The underlying program, rate, still doesn't work with IPv6 as far as I'm aware.

I'd love to see rate swapped out for iftop (which does support IPv6) but the output of iftop isn't easy to parse and it has some issues running on interfaces that are disconnected or have no traffic, which makes it difficult to work with in an automated manner. iftop is also connection-oriented so it doesn't give per-host stats like rate. I have some testing code for it but I'm not terribly happy with how it operates yet. I don't see it replacing rate, but perhaps it might work as an add-on package.

As I mentioned, I emailed the author of rate. He replied this morning and confirmed that he is no longer developing rate. He offered up the source code, if you don't have it already. Let me know if you are interested in the details.

Daryl Morse wrote:

As I mentioned, I emailed the author of rate. He replied this morning and confirmed that he is no longer developing rate.
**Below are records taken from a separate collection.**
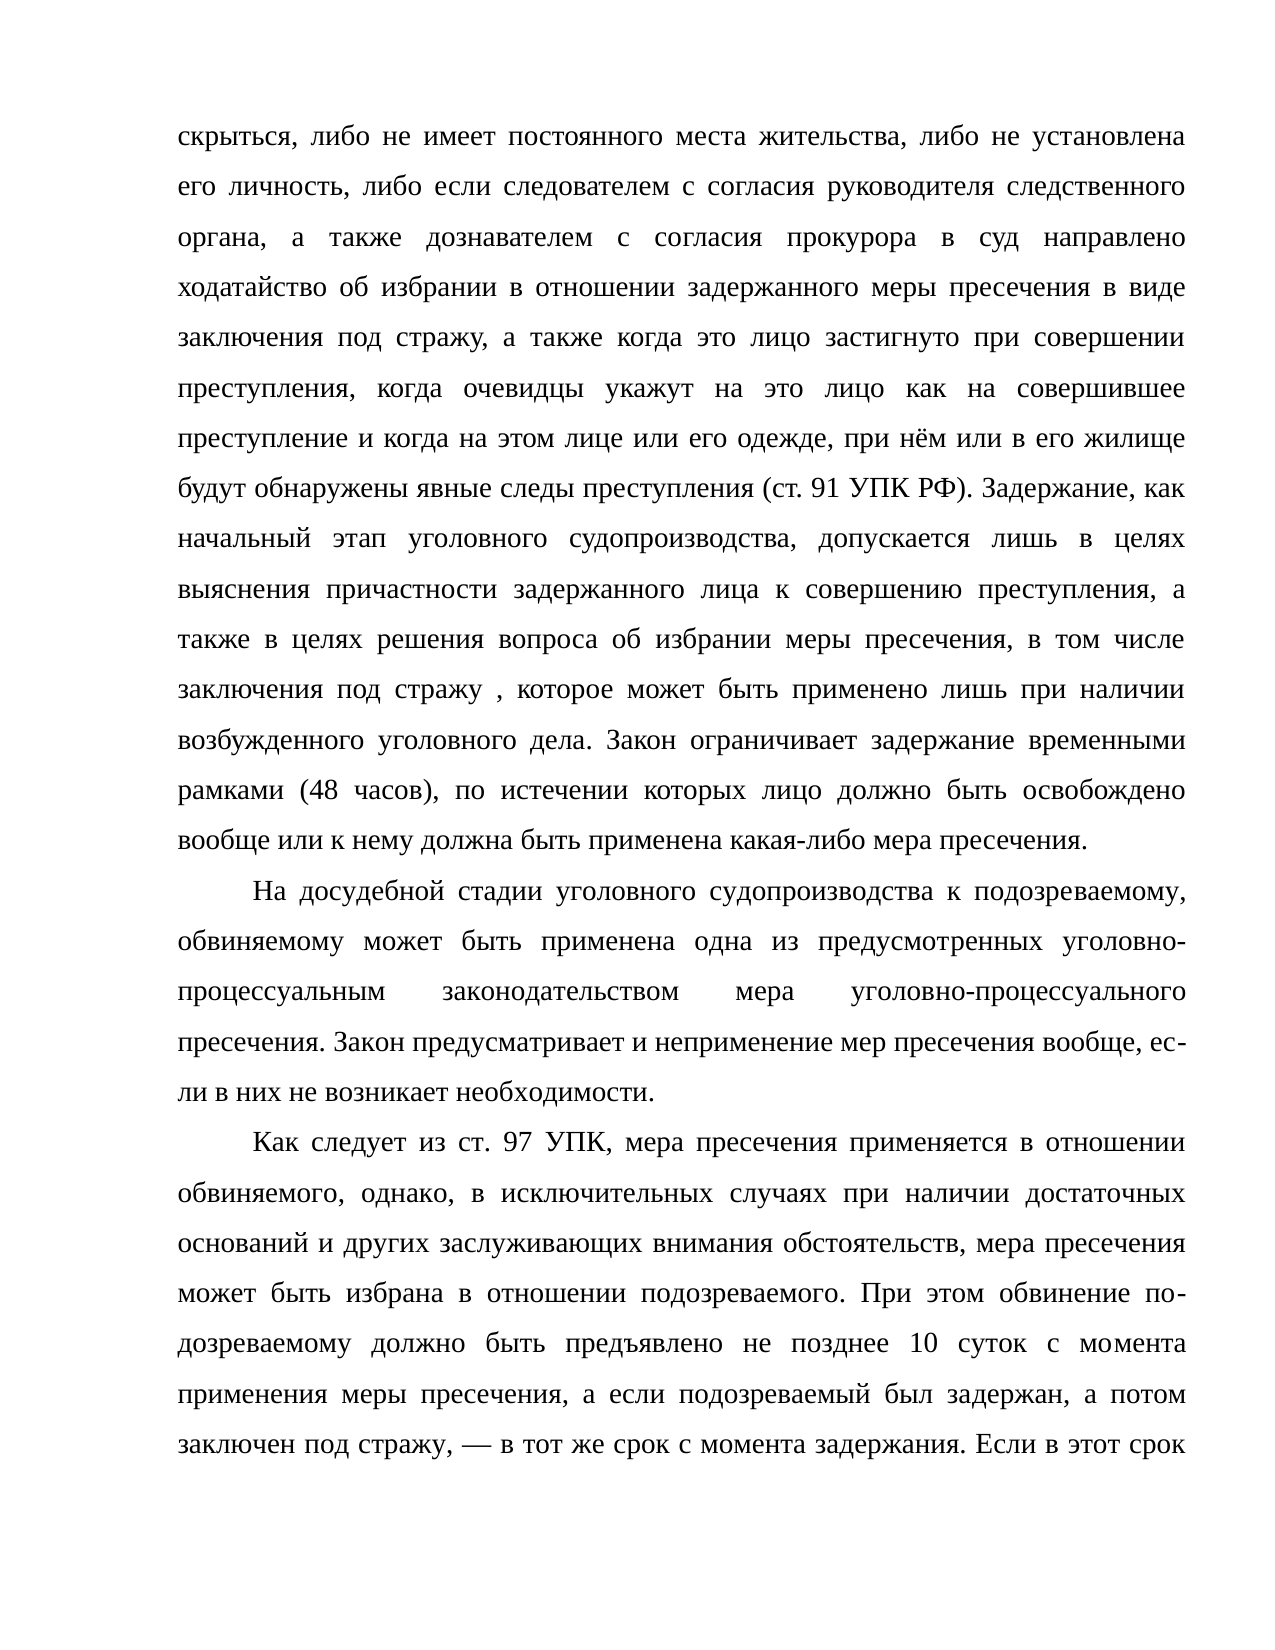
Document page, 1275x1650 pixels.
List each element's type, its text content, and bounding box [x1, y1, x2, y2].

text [177, 118, 1186, 856]
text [177, 1124, 1186, 1460]
text На досудебной стадии уголовного судопроизводства к подозреваемому, обвиняемому может быть применена одна из предусмотренных уголовно-процессуальным законодательством мера уголовно-процессуального пресечения. Закон предусматривает и неприменение мер пресечения вообще, если в них не возникает необходимости. [177, 873, 1186, 1108]
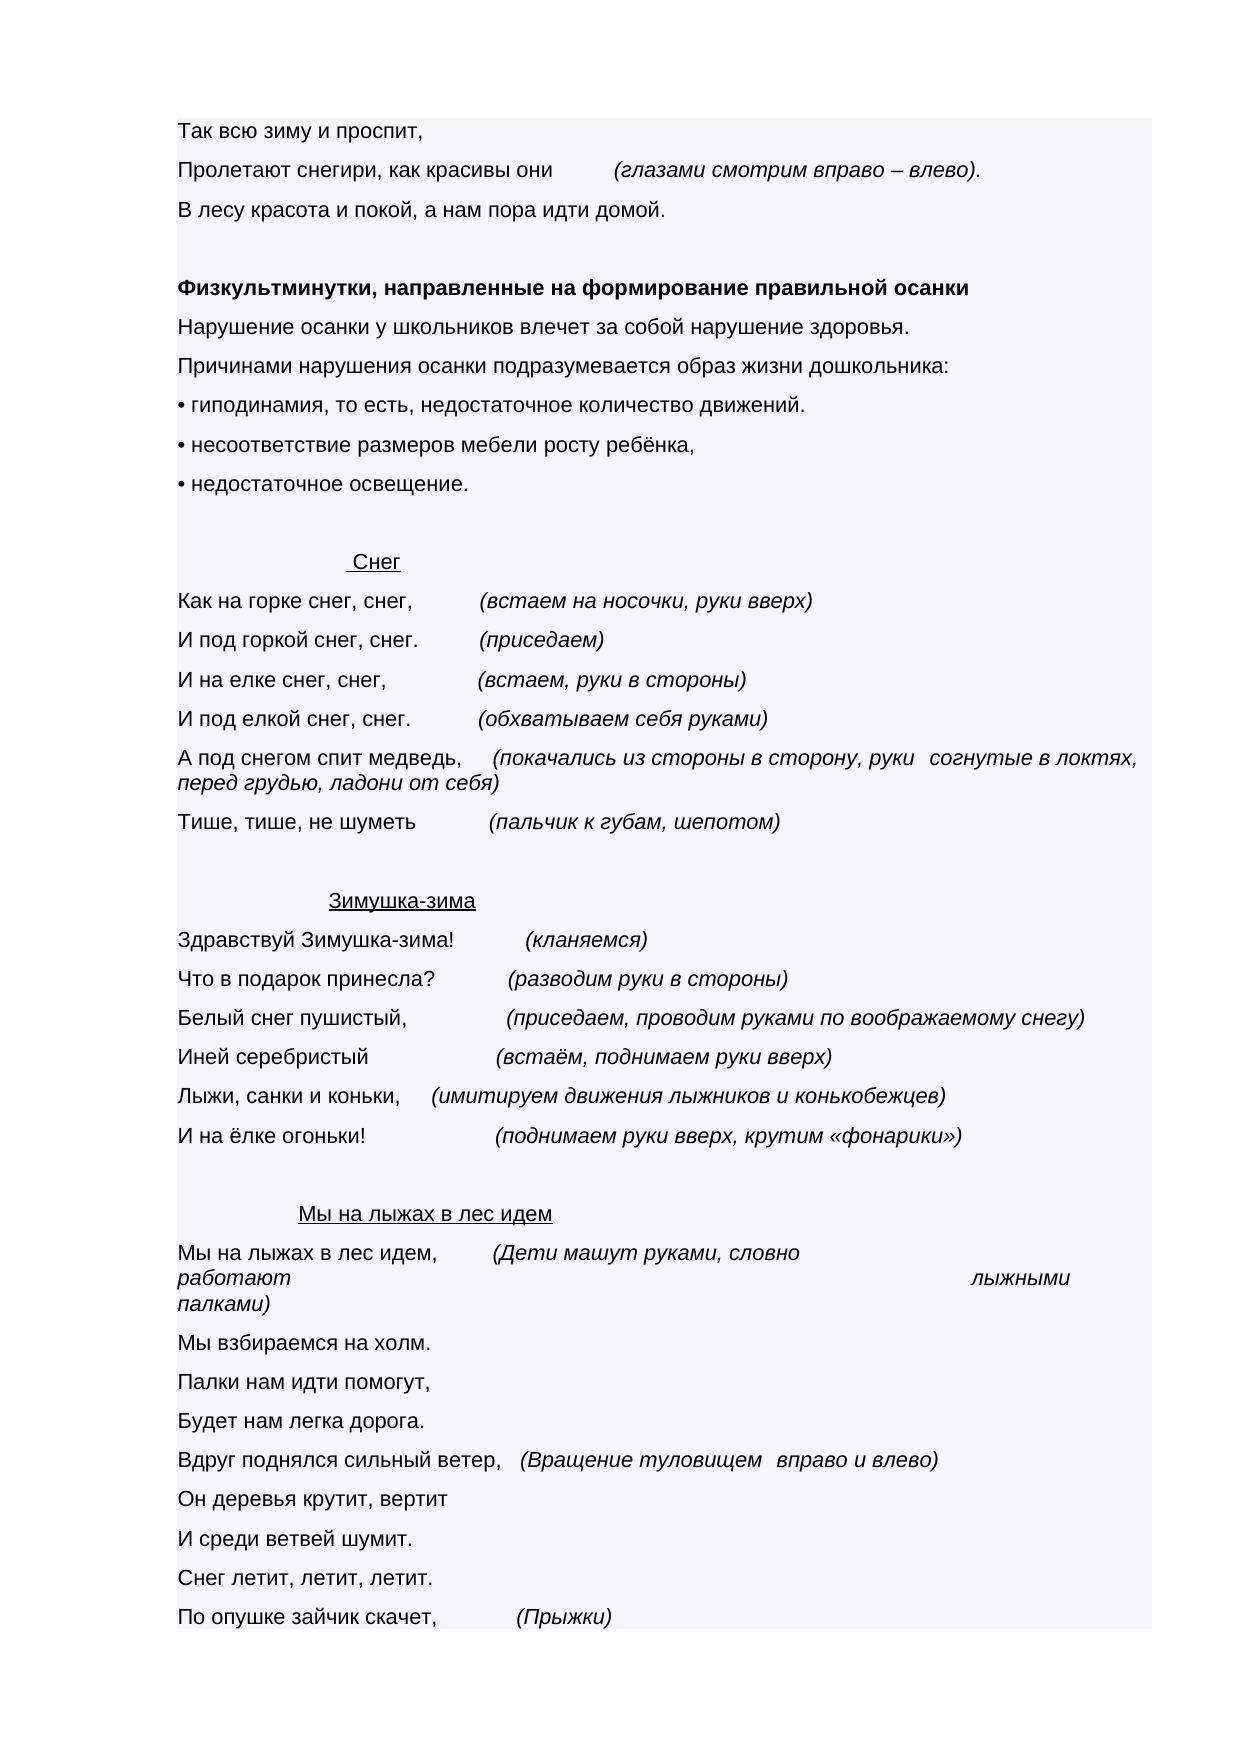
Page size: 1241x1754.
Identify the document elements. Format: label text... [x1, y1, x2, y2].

text А под снегом спит медведь, (покачались из стороны в сторону, руки согнутые в локтях, перед грудью, ладони от себя) [177, 745, 1152, 795]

He offered up the source code, if you don't have it already. Let me know if you are interested in the details.

We already have access to the source code for rate, or it couldn't be compiled into our images. Adapting the GUI to use iftop is almost certainly easier than adapting rate to handle IPv6.

iftop is still being actively developed. If we attempt to adapt rate, then we'd be taking on all the technical debt of maintaining it going forward, on top of the work to make it function now.

See also: #7224

Also it looks like there is an odd condition where the first time you switch to iftop, it doesn't want to display anything. But if you save it as default, navigate away for a few seconds, then go back, it shows data. I'd call it a fluke but it happened on two systems so far.

That could be moved to its own separate (potentially even post-2.5.0) issue if it persists after the pkg issue is sorted.

Jim Pingle wrote:

There is still a problem or two here.

The iftop binary is not present unless you manually install the pkg. Also the pfSense package (net-mgmt/pfSense-pkg-iftop) needs to be removed since net-mgmt/iftop can now be set as a dependency of the security/pfSense meta pkg.

It's done since Feb

I've upgraded to pfSense 2.5 RC but still there are no IPv6 addresses shown in the traffic graph for me. What am I doing wrong?

It doesn't change to the new mode automatically. You have to change it from rate to iftop..

• Status > Traffic Graph
• Set Mode to iftop
• Click Save

Make sure it's set to display IP Addresses, not hostnames, or you may not notice when it does report IPv6 traffic.

You might have to navigate away and back to the page for it to start working after the first change to the new mode.

Thank you for pointing that out. Now it shows IPv6 addresses. Great work.